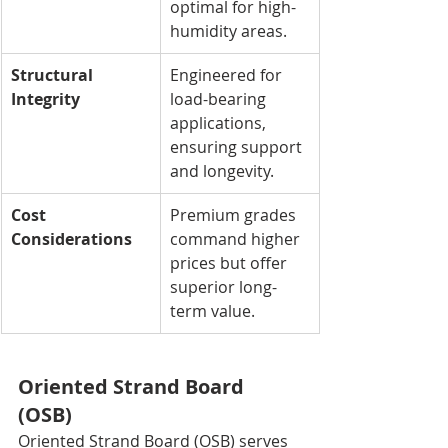
optimal for high-
humidity areas.
Structural 
Engineered for 
Integrity
load-bearing 
applications, 
ensuring support 
and longevity.
Cost 
Premium grades 
Considerations
command higher 
prices but offer 
superior long-
term value.
Oriented Strand Board 
(OSB)
Oriented Strand Board (OSB) serves 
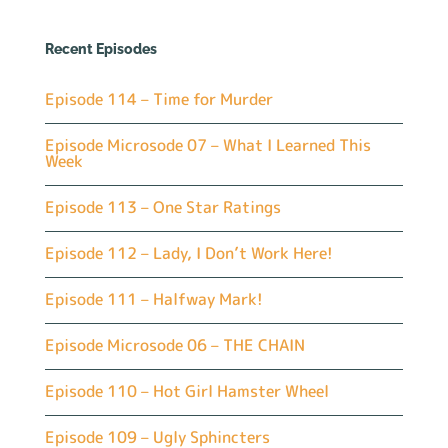
Recent Episodes
Episode 114 – Time for Murder
Episode Microsode 07 – What I Learned This
Week
Episode 113 – One Star Ratings
Episode 112 – Lady, I Don’t Work Here!
Episode 111 – Halfway Mark!
Episode Microsode 06 – THE CHAIN
Episode 110 – Hot Girl Hamster Wheel
Episode 109 – Ugly Sphincters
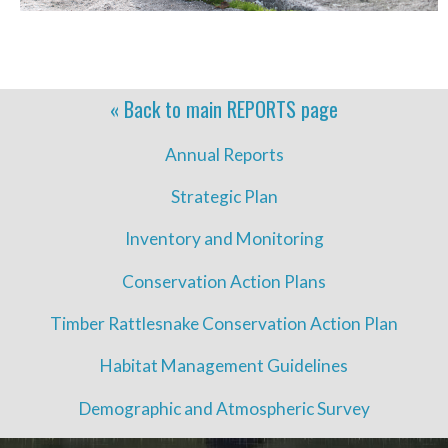
« Back to main
REPORTS
page
Annual Reports
Strategic Plan
Inventory and Monitoring
Conservation Action Plans
Timber Rattlesnake Conservation Action Plan
Habitat Management Guidelines
Demographic and Atmospheric Survey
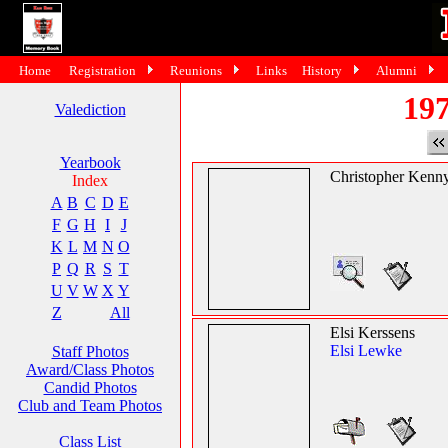
Home
Registration
Reunions
Links
History
Alumni
197
Valediction
Yearbook
Christopher Kenn
Index
A
B
C
D
E
F
G
H
I
J
K
L
M
N
O
P
Q
R
S
T
U
V
W
X
Y
Z
All
Elsi Kerssens
Elsi Lewke
Staff Photos
Award/Class Photos
Candid Photos
Club and Team Photos
Class List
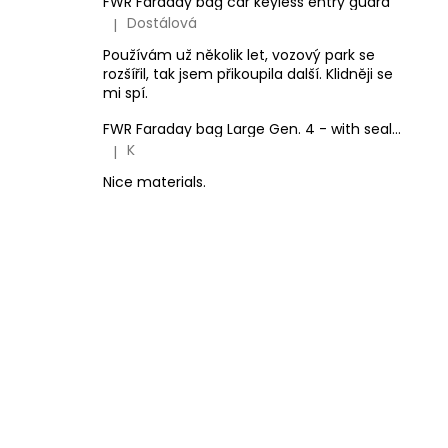
FWR Faraday bag car keyless entry guard
Dostálová
|
The product rating is 5 out of 5 stars.
Používám už několik let, vozový park se
rozšířil, tak jsem přikoupila další. Klidněji se
mi spí.
FWR Faraday bag Large Gen. 4 - with sealing option
K
|
The product rating is 5 out of 5 stars.
Nice materials.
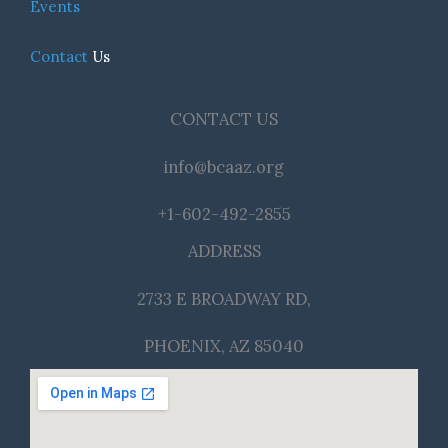
Events
Contact
Us
CONTACT US
info@bcaaz.org
+1-602-492-2855
ADDRESS
2733 E BROADWAY RD,
PHOENIX, AZ 85040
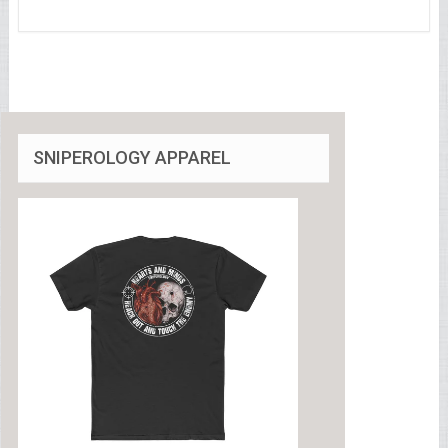
SNIPEROLOGY APPAREL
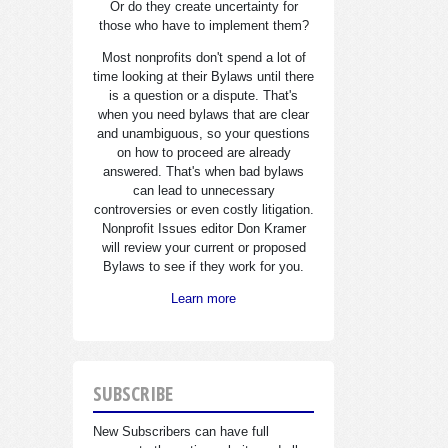
Or do they create uncertainty for
those who have to implement them?
Most nonprofits don't spend a lot of
time looking at their Bylaws until there
is a question or a dispute. That's
when you need bylaws that are clear
and unambiguous, so your questions
on how to proceed are already
answered. That's when bad bylaws
can lead to unnecessary
controversies or even costly litigation.
Nonprofit Issues editor Don Kramer
will review your current or proposed
Bylaws to see if they work for you.
Learn more
SUBSCRIBE
New Subscribers can have full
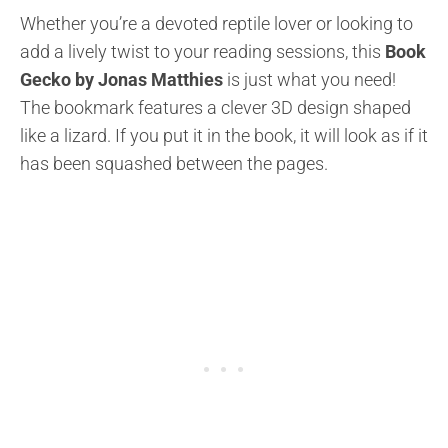
Whether you’re a devoted reptile lover or looking to
add a lively twist to your reading sessions, this
Book
Gecko by Jonas Matthies
is just what you need!
The bookmark features a clever 3D design shaped
like a lizard. If you put it in the book, it will look as if it
has been squashed between the pages.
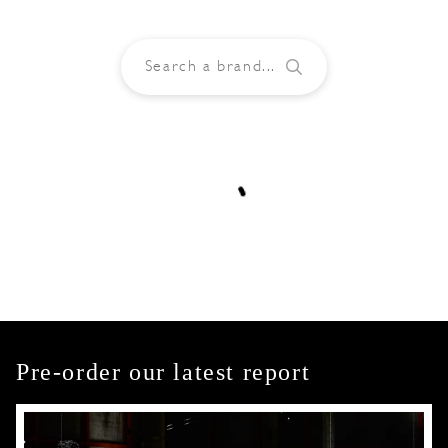
Pre-order our latest report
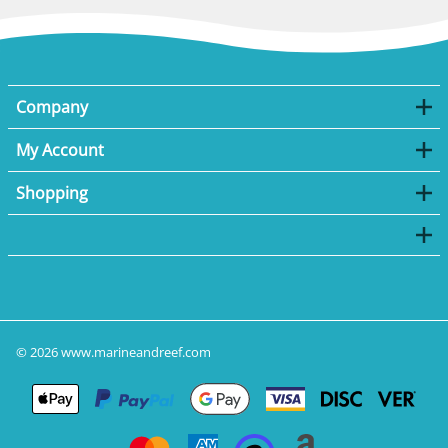
Company
My Account
Shopping
©
2026
www.marineandreef.com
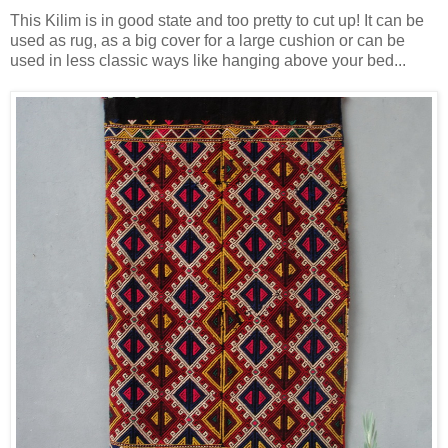
This Kilim is in good state and too pretty to cut up! It can be
used as rug, as a big cover for a large cushion or can be
used in less classic ways like hanging above your bed...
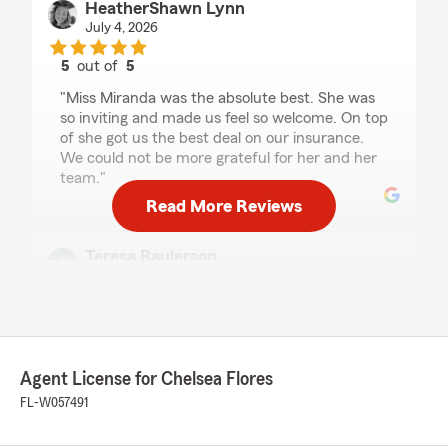
HeatherShawn Lynn
July 4, 2026
5
out of
5
rating by HeatherShawn Lynn
"Miss Miranda was the absolute best. She was
so inviting and made us feel so welcome. On top
of she got us the best deal on our insurance.
We could not be more grateful for her and her
team."
Read More Reviews
Teresa Raulerson
July 2, 2026
5
out of
5
rating by Teresa Raulerson
"Wonderful customer service, friendly kind &
compassionate about our needs. Love the staff
Agent License for Chelsea Flores
at Chelsea Flores office!"
FL-W057491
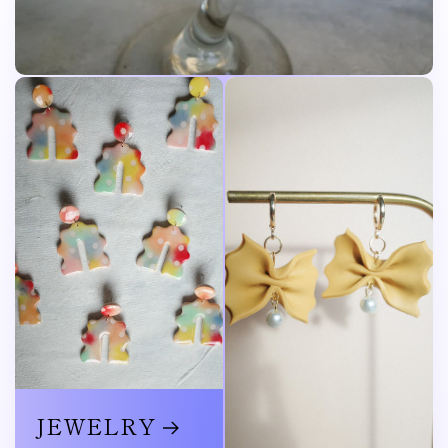
JEWELRY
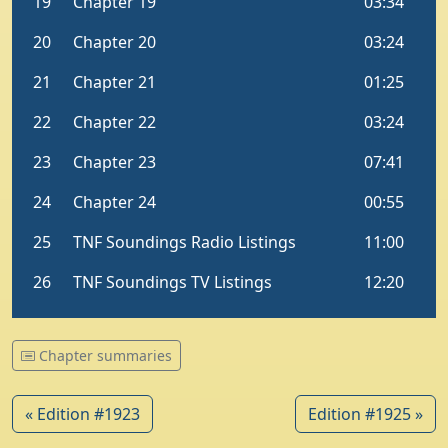
Chapter summaries
« Edition #1923
Edition #1925 »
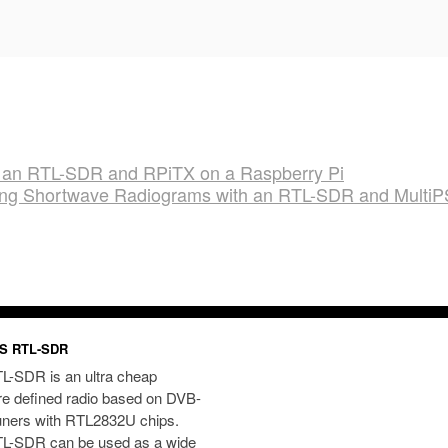
ith an RTL-SDR and RPiTX on a Raspberry Pi
ing Shortwave Radiograms with an RTL-SDR and Multi
S RTL-SDR
L-SDR is an ultra cheap
re defined radio based on DVB-
uners with RTL2832U chips.
L-SDR can be used as a wide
····················
▸ WHAT IS BEING ASKED:
Make a verbatim copy of all the entries and strip out the pictures.

▸ RESPONSE AREA:
optimal for high-
humidity areas.
Structural 
Engineered for 
Integrity
load-bearing 
applications, 
ensuring support 
and longevity.
Cost 
Premium grades 
Considerations
command higher 
prices but offer 
superior long-
term value.
Oriented Strand Board 
(OSB)
Oriented Strand Board (OSB) serves 
Recent Episodes
Episode 114 – Time for Murder
Episode Microsode 07 – What I Learned This
Week
Episode 113 – One Star Ratings
Episode 112 – Lady, I Don’t Work Here!
Episode 111 – Halfway Mark!
Episode Microsode 06 – THE CHAIN
Episode 110 – Hot Girl Hamster Wheel
Episode 109 – Ugly Sphincters
« Back to main
REPORTS
page
Annual Reports
Strategic Plan
Inventory and Monitoring
Conservation Action Plans
Timber Rattlesnake Conservation Action Plan
Habitat Management Guidelines
Demographic and Atmospheric Survey
Home
Registration
Reunions
Links
History
Alumni
197
Valediction
Yearbook
Christopher Kenn
Index
A
B
C
D
E
F
G
H
I
J
K
L
M
N
O
P
Q
R
S
T
U
V
W
X
Y
Z
All
Elsi Kerssens
Elsi Lewke
Staff Photos
Award/Class Photos
Candid Photos
Club and Team Photos
Class List
FWR Faraday bag car keyless entry guard
Dostálová
|
The product rating is 5 out of 5 stars.
Používám už několik let, vozový park se
rozšířil, tak jsem přikoupila další. Klidněji se
mi spí.
FWR Faraday bag Large Gen. 4 - with sealing option
K
|
The product rating is 5 out of 5 stars.
Nice materials.
Events
Contact
Us
CONTACT US
info@bcaaz.org
+1-602-492-2855
ADDRESS
2733 E BROADWAY RD,
PHOENIX, AZ 85040
SNIPEROLOGY APPAREL
Or do they create uncertainty for
those who have to implement them?
Most nonprofits don't spend a lot of
time looking at their Bylaws until there
is a question or a dispute. That's
when you need bylaws that are clear
and unambiguous, so your questions
on how to proceed are already
answered. That's when bad bylaws
can lead to unnecessary
controversies or even costly litigation.
Nonprofit Issues editor Don Kramer
will review your current or proposed
Bylaws to see if they work for you.
Learn more
SUBSCRIBE
New Subscribers can have full
Whether you’re a devoted reptile lover or looking to
add a lively twist to your reading sessions, this
Book
Gecko by Jonas Matthies
is just what you need!
The bookmark features a clever 3D design shaped
like a lizard. If you put it in the book, it will look as if it
has been squashed between the pages.
Pre-order our latest report
Company
My Account
Shopping
©
2026
www.marineandreef.com
This Kilim is in good state and too pretty to cut up! It can be
used as rug, as a big cover for a large cushion or can be
used in less classic ways like hanging above your bed...
HeatherShawn Lynn
July 4, 2026
5
out of
5
rating by HeatherShawn Lynn
"Miss Miranda was the absolute best. She was
so inviting and made us feel so welcome. On top
of she got us the best deal on our insurance.
We could not be more grateful for her and her
team."
Read More Reviews
Teresa Raulerson
July 2, 2026
5
out of
5
rating by Teresa Raulerson
"Wonderful customer service, friendly kind &
compassionate about our needs. Love the staff
Agent License for Chelsea Flores
at Chelsea Flores office!"
FL-W057491
JEWELRY
Chapter summaries
« Edition #1923
Edition #1925 »
ith an RTL-SDR and RPiTX on a Raspberry Pi
ing Shortwave Radiograms with an RTL-SDR and Multi
S RTL-SDR
L-SDR is an ultra cheap
re defined radio based on DVB-
uners with RTL2832U chips.
L-SDR can be used as a wide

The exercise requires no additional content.